Dat is zeker niet de bedoeling. De Europese Centrale Bank, die een centrale rol zal krijgen bij het toezicht, licht alle grote Europese banken door om te voorkomen dat banken grote verliezen verborgen houden en, zodra de bankenunie een feit is, hun hand bij Frankfurt ophouden.
Dit heet de Asset Quality Review, of AQR. Feit is wel dat de banken in Zuid-Europa er over het algemeen slechter bij staan dan die in Noord-Europa – de veiligheid van banken hangt sterk af van de economie.
3. Wat verandert er voor de belastingbetaler?
De bedoeling is dat belastingbetalers nu niet meer gaan betalen voor het faillissement van banken. Banken in heel Europa gaan geld in een fonds storten, waarmee het redden van failliete banken kan worden bekostigd.

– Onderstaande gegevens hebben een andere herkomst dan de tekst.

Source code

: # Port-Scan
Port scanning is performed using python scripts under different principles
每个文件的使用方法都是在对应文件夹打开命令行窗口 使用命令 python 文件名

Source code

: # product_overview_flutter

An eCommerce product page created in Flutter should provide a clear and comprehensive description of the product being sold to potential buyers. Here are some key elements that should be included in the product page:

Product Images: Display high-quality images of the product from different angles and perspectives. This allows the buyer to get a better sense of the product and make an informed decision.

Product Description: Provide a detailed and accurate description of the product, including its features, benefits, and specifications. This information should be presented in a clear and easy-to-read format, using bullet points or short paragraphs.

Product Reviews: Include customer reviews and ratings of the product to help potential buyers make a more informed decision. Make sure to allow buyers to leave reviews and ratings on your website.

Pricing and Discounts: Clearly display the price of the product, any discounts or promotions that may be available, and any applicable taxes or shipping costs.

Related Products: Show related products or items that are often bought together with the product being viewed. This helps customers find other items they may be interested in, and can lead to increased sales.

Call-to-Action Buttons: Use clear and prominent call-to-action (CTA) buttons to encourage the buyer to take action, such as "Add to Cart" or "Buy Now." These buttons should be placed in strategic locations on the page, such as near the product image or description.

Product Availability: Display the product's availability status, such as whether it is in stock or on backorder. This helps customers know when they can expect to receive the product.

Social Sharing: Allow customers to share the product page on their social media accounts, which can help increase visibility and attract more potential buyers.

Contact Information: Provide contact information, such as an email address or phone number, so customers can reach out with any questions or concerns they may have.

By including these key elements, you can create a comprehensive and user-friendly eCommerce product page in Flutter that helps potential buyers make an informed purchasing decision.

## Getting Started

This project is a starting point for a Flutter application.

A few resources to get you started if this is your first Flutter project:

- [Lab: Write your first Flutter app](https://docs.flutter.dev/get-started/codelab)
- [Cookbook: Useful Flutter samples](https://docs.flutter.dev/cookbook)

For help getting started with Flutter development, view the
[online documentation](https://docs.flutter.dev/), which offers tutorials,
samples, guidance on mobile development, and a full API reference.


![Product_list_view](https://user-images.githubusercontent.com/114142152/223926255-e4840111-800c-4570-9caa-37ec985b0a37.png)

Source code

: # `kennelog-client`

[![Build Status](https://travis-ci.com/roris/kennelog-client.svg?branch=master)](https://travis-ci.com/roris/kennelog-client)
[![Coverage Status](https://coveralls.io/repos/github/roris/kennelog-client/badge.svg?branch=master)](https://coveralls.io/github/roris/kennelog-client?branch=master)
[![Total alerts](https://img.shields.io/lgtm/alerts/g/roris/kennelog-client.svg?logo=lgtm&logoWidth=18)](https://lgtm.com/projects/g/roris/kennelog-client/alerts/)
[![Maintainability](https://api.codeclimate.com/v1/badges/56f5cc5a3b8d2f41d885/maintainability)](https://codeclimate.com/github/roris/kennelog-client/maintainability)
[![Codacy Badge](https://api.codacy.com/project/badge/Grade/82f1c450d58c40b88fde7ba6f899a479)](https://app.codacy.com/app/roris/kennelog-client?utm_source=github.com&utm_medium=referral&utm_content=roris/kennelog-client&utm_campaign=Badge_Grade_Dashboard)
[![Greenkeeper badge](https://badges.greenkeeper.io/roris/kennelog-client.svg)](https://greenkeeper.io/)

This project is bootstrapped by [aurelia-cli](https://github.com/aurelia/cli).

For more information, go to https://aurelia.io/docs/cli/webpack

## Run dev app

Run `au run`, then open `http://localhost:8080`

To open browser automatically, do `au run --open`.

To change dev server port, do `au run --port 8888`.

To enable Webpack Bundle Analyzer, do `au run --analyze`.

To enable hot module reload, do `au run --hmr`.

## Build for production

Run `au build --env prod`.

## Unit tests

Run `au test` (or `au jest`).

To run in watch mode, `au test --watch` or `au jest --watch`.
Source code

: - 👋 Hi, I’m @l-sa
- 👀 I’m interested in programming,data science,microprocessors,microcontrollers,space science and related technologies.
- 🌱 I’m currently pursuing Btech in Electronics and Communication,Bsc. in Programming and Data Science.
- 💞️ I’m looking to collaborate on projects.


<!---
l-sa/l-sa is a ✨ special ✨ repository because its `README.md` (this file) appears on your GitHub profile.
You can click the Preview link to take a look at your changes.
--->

Het duurt echter nog tien jaar voordat banken gezamenlijk de stroppenpot van 55 miljard euro hebben volgestort. Als er voor die tijd een bank omvalt, zullen overheden toch moeten bijspringen.
Het is echter niet erg waarschijnlijk dat 55 miljard euro wel genoeg is om failliete banken te financieren. Ter illustratie: het redden van ABN AMRO en ASR Verzekeringen kostte de Nederlandse overheid alleen al zo’n 30 miljard euro.